Possibilidade De Distribuição De Lucros Da Conta De Reserva De Subvenção

05/12/2023

Existe hoje uma grande discussão sobre o tema subvenção. Por conta da possibilidade da exclusão dos valores apurados sobre esta rubrica das bases de cálculo do pis/cofins e em especial do irpj e cssl.

Isso porque o Superior Tribunal de Justiça, considerando expressamente as inovações legislativas introduzidas pela lei 12.973/14 e alterações da LC nº 160/2017, entendeu pela exclusão incondicionada dos créditos presumidos de icms da base de cálculo do irpj e da csll, não fazendo, a este respeito, qualquer tipo de limitação. A propósito, veja-se o seguinte precedente:

Recurso interposto na vigência do CPC/1973. Enunciado Administrativo nº 2. Processual civil. Tributário. Violação ao art. 535, CPC/1973. Alegações genéricas. Súmula n. 284/STF. Exclusão dos créditos presumidos de icms da base de cálculo do imposto de renda da pessoa jurídica – irpj e da contribuição social sobre o lucro líquido – csll. Irrelevância da classificação como “subvenção para custeio” ou “subvenção para investimento” frente aos ERESP. N. 1.517.492/pr. Consequente irrelevância dos arts. 9º e 10 da lc n. 160/2017 e §§ 4ºe 5º do art. 30, da lei n. 12.973/2014 para o desfecho da causa.

O fisco federal sempre caracterizou as subvenções em duas espécies: subvenção de custeio e subvenção de investimento.

O Regulamento do Imposto de Renda Decreto 3.000/99, atual Decreto 9.580/18 assim dispõe:

“art. 392. Serão computadas na determinação do lucro operacional:

I – as subvenções correntes para custeio ou operações, recebidas de pessoas jurídicas de direito público ou privado, ou de pessoas naturais (lei nº 4.506, de 1964, art. 44, inciso IV);

(…)”

“art. 443. Não serão computadas na determinação do lucro real as subvenções para investimento, inclusive mediante isenção ou redução de impostas concedidas como estímulo à implantação ou expansão de empreendimentos econômicos, e as doações, feitas pelo poder público, desde que (decreto-lei nº 1.598, de 1977, art. 38, §2º, e decreto-lei nº 1.730, de 1979, art.1º, inciso VIII):

I – registradas como reserva de capital que somente poderá ser utilizada para absorver prejuízos ou ser incorporada ao capital social, observado o disposto no art. 545 e seus parágrafos; ou

Ii – feitas em cumprimento de obrigação de garantir a exatidão do balanço do contribuinte e utilizadas para absorver superveniências passivas ou insuficiências ativas.”

Vejamos as distinções entre as duas porque as subvenções tratadas na legislação fiscal diferem quanto aos conceitos e à origem das transferências.

### Objetivo da tarefa
Segundo o texto sobre a reserva de subvenção, em quais duas espécies o fisco federal sempre caracterizou as subvenções?

### Registros fornecidos
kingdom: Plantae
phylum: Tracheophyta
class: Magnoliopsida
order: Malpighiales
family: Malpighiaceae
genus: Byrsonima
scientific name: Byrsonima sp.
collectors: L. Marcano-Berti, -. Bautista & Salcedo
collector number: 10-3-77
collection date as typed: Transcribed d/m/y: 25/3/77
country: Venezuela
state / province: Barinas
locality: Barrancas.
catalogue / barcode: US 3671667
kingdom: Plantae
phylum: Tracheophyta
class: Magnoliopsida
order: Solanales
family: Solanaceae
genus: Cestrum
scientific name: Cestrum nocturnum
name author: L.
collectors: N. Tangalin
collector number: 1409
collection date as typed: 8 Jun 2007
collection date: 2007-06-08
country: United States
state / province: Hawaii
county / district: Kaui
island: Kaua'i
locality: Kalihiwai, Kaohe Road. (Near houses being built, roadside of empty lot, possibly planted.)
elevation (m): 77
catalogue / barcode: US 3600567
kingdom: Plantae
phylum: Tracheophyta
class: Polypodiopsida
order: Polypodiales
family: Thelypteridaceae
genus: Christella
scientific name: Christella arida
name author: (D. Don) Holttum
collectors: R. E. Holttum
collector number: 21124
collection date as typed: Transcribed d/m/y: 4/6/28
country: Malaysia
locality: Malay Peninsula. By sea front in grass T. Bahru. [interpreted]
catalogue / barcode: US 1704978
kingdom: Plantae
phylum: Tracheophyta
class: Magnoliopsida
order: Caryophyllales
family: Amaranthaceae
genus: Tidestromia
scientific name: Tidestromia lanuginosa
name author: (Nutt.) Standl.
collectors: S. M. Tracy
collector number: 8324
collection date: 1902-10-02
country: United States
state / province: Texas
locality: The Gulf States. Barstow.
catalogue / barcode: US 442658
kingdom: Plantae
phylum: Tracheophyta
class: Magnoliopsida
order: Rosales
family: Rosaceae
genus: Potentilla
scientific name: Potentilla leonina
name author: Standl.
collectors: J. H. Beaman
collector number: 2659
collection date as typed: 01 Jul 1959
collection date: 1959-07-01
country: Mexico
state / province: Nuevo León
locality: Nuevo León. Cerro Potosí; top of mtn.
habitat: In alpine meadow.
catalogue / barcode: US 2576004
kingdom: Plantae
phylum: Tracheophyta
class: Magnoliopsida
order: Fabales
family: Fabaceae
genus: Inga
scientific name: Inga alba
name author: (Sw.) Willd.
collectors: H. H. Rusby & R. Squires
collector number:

### Resposta da tarefa
Subvenção de custeio e subvenção de investimento.